— TAREAS A REALIZAR —
1. Indica las ciudades donde, según el extracto, asumió cargos durante su ministerio pastoral.
2. Escribe la continuación del extracto sobre la vida de este sacerdote a partir de su última oración.

::: EXTRACTO FACILITADO :::

Desarrolló con celo el ministerio pastoral asumiendo diversos cargos en Salamanca, Palencia y Toledo. De manera más específica, fue director espiritual de generaciones enteras de seminaristas de cualquier parte de España. Fue también profesor de teología dogmática, además de confesor y director espiritual, en el Seminario Mayor de su Archidiócesis.
La vida de oración, penitencia y estudio fueron los ingredientes de su eficaz dirección espiritual y de su múltiple actividad en la predicación de tandas de ejercicios espirituales, conferencias y retiros en toda la nación. Fue también escritor fecundo, publicando varios libros de carácter ascético y espiritual.
El ejercicio constante de las virtudes es testimonio manifiesto de una existencia dedicada enteramente al seguimiento de Cristo. El Cardenal Marcelo González Martín llegó a afirmar que «su fe, esperanza y caridad eran en él visibles, vivas y ardientes». Su generosidad se puso de manifiesto de manera plena y total en su constante y extensa ayuda en favor de numerosos pobres y marginados, entre los que se encontraban los gitanos.

::: FILAS MOSTRADAS :::

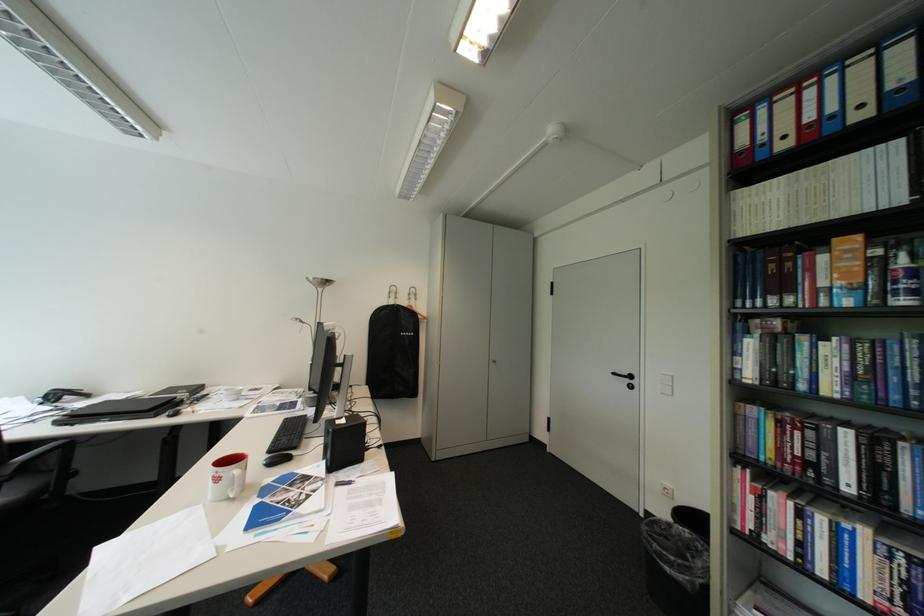
Where would you pull the cabinet door lock? Please return your answer as a coordinate pair (x, y).

(495, 363)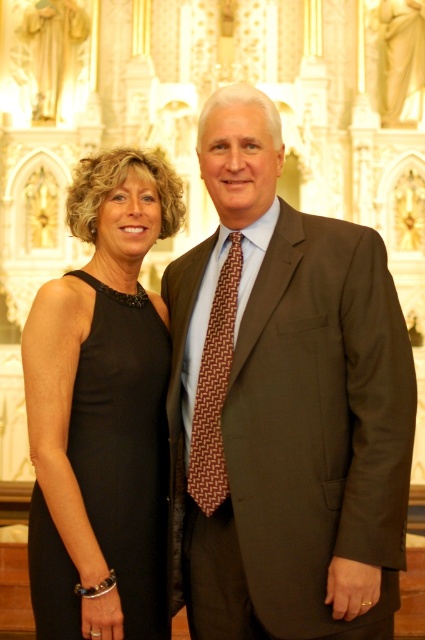
Describe the element at coordinates (283, 404) in the screenshot. This screenshot has width=425, height=640. I see `brown textured suit at center` at that location.

Who is more distant from viewer, (235, 387) or (223, 396)?

Point (223, 396)

Where is `brown textured suit at center`? The image size is (425, 640). brown textured suit at center is located at coordinates (283, 404).

Is brown textured suit at center smaller than black satin dress at left?

Incorrect, brown textured suit at center is not smaller in size than black satin dress at left.

Is brown textured suit at center taller than black satin dress at left?

Correct, brown textured suit at center is much taller as black satin dress at left.

Measure the distance between point (342,400) and camera.

They are 35.02 meters apart.

The height and width of the screenshot is (640, 425). What are the coordinates of `brown textured suit at center` in the screenshot? It's located at (283, 404).

Who is positioned more to the left, black satin dress at left or brown woven tie at center?

Positioned to the left is black satin dress at left.

Can you confirm if black satin dress at left is wider than brown woven tie at center?

Yes.

Who is more forward, (x=82, y=365) or (x=223, y=458)?

Point (x=223, y=458) is in front.

This screenshot has height=640, width=425. Find the location of `black satin dress at left`. black satin dress at left is located at coordinates (124, 449).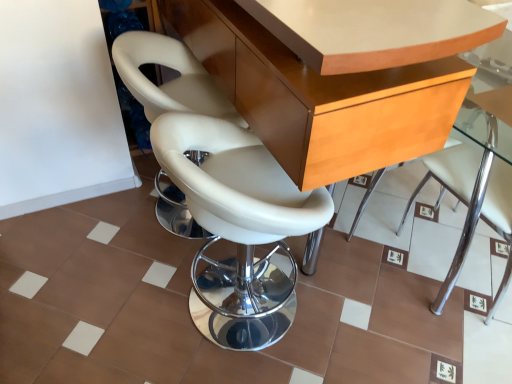
You are a GUI agent. You are given a task and a screenshot of the screen. Output one action in this format:
    pyautogui.click(x=<x>, y=<y>)
    Task: Click on the blank space to the left of white leather chair at center, which is counted as the first chair, starting from the left
    
    Given the screenshot: What is the action you would take?
    pyautogui.click(x=91, y=230)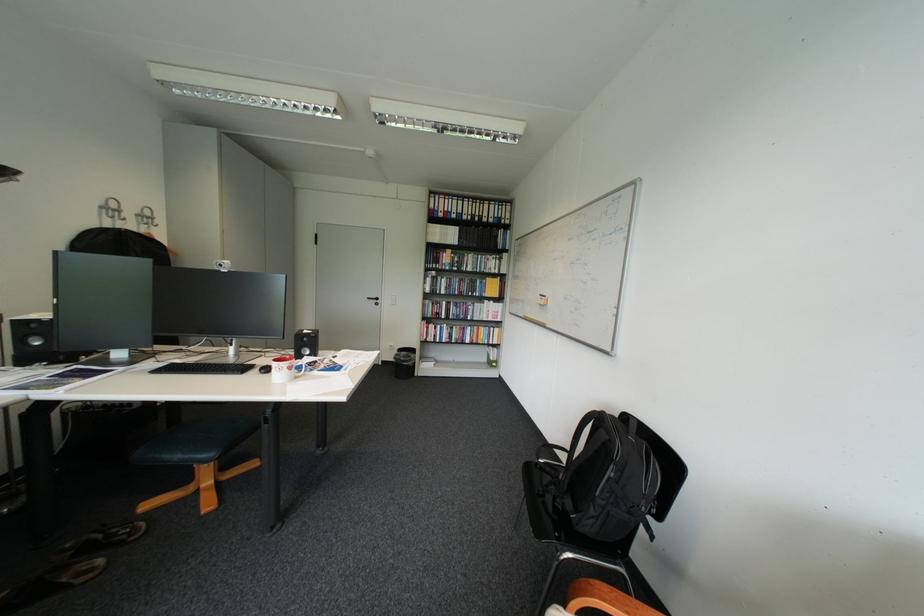
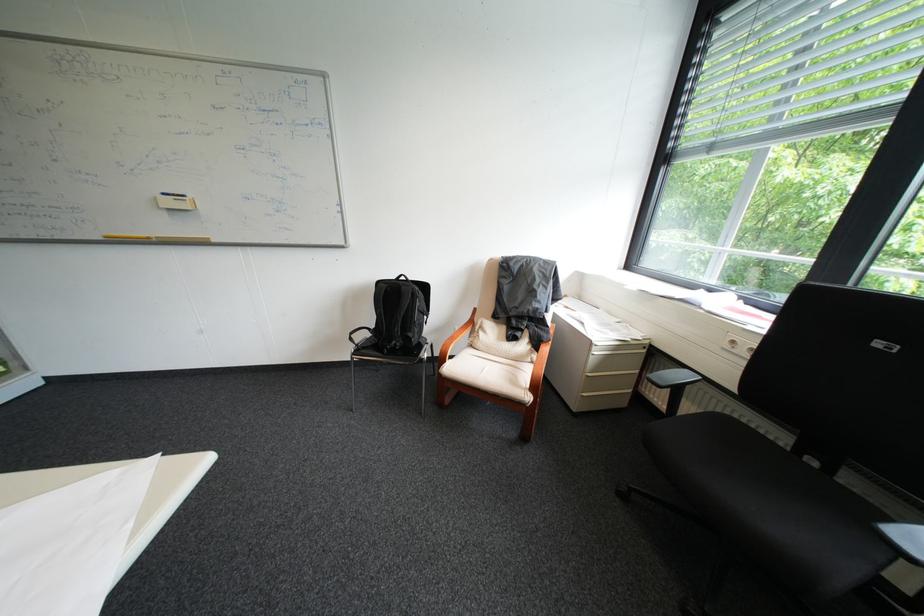
Where in the second image is the point corresponding to [553,296] from the first image?

(176, 195)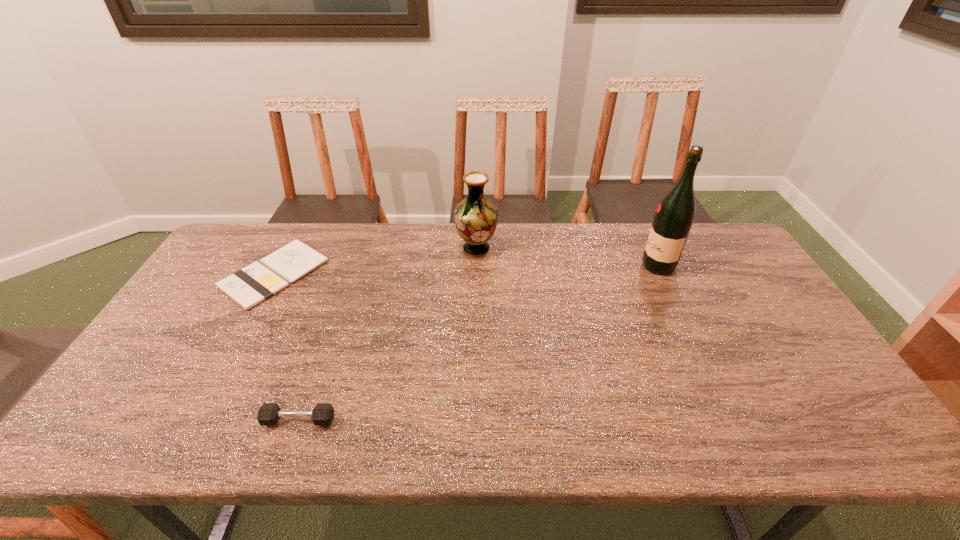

:::

— RESPUESTAS POR TAREA —
1. Salamanca, Palencia y Toledo.

2.
En la vida del Siervo de Dios se manifiestan dos momentos de crisis, que él superó madurando una particular intensidad espiritual. El primero tuvo lugar a los diecisiete años, cuando José, vencido por la desazón, llegó a pensar incluso en el suicidio. El segundo, a los cuarenta y cinco años, cuando era padre espiritual en el seminario de Palencia, al constatar desviaciones en el postconcilio sobre todo en el ámbito litúrgico. En estas y otras situaciones él continuó “esperando contra toda esperanza”; más aún, su esperanza no tenía límites, llegando un día a decir: «Nunca, ni siquiera en las peores circunstancias, he dejado de esperar a llegar a la plena santidad».
En la Navidad de 1988 ofreció su vida, con voto de víctima, por la conversión de un sacerdote que estaba en crisis y que luego volvió al ministerio. Esta experiencia corresponde al carácter específicamente sacerdotal que el Siervo de Dios vivió en su espiritualidad y que trató de transmitir a sus compañeros en el sacerdocio, siendo para todos ellos un límpido punto de referencia en el compromiso pastoral.
Su vida de sacerdote y de educador puede ser un extraordinario ejemplo de fidelidad al Evangelio, siempre obediente al magisterio de la Iglesia, humilde y caritativa en todas sus circunstancias. Tuvo fama de santidad entre los sacerdotes, seminaristas y fieles.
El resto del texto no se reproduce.